Extracted records =>
------------------------------------------------

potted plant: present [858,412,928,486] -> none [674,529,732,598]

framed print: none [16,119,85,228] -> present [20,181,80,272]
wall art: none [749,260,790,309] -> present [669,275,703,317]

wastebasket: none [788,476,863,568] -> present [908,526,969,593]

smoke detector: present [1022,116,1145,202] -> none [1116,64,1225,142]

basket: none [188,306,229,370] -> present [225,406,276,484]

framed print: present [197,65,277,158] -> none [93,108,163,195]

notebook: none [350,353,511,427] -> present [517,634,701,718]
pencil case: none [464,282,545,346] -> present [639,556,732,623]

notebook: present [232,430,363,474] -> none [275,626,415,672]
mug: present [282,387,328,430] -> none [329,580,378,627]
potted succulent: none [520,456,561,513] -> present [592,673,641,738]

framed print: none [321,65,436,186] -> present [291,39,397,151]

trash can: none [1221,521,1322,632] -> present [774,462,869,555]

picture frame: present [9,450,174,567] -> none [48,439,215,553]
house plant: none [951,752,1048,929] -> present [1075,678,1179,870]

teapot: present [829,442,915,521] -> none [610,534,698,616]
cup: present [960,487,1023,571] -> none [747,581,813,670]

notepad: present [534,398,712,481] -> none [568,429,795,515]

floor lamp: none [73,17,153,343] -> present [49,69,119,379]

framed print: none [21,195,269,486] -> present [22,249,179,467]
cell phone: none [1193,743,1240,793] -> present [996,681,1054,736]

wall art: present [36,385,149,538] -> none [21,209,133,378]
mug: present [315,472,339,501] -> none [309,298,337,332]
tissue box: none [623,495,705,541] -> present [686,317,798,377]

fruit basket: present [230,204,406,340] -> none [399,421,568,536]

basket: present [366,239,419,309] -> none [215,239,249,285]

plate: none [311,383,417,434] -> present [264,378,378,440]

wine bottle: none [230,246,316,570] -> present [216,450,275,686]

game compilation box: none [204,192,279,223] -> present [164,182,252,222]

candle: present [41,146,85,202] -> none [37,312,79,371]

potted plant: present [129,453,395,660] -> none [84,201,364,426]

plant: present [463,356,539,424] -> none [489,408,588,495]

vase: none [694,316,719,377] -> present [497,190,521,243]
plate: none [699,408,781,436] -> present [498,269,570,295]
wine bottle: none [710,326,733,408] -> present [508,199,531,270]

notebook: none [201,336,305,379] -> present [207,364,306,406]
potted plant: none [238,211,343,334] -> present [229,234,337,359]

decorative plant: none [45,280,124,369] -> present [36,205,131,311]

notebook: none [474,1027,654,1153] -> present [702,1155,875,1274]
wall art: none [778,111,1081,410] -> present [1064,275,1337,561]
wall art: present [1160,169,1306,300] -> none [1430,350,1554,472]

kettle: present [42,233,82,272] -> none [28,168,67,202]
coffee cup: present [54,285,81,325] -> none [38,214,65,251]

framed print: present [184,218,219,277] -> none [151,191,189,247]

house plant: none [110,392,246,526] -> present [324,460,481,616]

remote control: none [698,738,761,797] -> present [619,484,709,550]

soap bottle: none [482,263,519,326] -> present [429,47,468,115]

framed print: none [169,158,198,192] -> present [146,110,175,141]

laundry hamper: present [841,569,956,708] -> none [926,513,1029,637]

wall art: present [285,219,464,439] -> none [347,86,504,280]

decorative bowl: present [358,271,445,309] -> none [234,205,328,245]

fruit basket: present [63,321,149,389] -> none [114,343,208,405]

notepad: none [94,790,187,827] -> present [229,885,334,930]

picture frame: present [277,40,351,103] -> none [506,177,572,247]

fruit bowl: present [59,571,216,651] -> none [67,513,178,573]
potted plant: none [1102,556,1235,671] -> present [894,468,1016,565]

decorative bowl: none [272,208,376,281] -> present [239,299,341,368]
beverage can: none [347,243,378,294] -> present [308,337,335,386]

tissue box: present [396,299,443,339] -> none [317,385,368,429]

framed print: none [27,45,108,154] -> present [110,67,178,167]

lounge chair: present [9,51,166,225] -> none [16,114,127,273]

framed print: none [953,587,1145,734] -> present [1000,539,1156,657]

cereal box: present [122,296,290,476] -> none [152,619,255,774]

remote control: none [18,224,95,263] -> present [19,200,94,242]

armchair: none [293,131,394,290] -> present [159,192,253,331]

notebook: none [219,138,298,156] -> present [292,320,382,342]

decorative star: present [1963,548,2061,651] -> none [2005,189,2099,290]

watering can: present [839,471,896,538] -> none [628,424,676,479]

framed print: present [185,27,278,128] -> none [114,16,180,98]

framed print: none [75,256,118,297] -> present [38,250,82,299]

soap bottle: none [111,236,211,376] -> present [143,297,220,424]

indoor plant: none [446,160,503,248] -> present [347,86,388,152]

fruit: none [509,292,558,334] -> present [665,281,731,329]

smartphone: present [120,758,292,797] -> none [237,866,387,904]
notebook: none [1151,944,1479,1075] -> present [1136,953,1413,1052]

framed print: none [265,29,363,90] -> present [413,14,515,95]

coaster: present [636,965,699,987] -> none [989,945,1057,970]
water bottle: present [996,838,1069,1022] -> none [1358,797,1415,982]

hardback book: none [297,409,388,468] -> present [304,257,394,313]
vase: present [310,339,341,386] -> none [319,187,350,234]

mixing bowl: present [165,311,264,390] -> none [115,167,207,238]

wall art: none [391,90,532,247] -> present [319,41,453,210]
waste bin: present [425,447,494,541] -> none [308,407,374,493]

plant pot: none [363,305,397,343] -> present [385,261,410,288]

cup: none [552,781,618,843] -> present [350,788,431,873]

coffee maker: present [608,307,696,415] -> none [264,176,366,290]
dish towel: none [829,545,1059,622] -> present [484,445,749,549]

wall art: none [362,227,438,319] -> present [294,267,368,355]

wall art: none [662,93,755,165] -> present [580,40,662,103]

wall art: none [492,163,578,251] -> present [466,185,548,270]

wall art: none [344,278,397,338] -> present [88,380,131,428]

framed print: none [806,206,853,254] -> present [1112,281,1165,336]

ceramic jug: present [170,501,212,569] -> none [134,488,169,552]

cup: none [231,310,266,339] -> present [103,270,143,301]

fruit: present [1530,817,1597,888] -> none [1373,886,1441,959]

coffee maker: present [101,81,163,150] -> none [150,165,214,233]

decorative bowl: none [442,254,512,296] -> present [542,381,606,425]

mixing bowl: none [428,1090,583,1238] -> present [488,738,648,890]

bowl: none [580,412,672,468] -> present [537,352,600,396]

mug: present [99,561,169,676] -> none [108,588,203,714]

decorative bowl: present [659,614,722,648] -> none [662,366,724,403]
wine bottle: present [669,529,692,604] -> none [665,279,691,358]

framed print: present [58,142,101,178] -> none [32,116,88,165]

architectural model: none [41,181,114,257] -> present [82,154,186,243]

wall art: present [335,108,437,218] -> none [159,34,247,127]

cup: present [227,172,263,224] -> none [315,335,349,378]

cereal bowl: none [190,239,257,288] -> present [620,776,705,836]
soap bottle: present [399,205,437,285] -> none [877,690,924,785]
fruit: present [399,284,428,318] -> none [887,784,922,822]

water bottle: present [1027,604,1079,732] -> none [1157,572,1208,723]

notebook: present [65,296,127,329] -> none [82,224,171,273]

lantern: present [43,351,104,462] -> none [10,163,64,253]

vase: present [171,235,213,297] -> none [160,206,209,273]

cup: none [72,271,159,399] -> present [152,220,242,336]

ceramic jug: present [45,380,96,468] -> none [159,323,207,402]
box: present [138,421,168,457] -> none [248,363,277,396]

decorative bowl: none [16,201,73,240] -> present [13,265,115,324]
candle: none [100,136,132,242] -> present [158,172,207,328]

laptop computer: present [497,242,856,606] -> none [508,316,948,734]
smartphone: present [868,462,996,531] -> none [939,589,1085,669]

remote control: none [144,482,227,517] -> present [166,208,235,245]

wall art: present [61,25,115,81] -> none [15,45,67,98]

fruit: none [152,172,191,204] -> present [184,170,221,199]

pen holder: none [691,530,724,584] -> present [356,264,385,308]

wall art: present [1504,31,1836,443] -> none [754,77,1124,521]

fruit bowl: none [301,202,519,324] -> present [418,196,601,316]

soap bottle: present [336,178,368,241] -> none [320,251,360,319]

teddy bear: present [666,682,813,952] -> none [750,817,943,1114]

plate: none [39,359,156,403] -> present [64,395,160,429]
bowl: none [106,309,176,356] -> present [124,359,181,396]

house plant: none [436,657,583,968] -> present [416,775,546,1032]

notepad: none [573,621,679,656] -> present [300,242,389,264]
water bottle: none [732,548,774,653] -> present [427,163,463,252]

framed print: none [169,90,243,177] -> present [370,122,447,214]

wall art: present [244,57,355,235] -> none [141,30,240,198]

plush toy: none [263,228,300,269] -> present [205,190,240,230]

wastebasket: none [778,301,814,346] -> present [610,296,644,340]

------------------------------------------------

Problem =>
The lines to copy are those above that contain the string "potted".

Solution for this exercise =>
potted plant: present [858,412,928,486] -> none [674,529,732,598]
potted succulent: none [520,456,561,513] -> present [592,673,641,738]
potted plant: present [129,453,395,660] -> none [84,201,364,426]
potted plant: none [238,211,343,334] -> present [229,234,337,359]
potted plant: none [1102,556,1235,671] -> present [894,468,1016,565]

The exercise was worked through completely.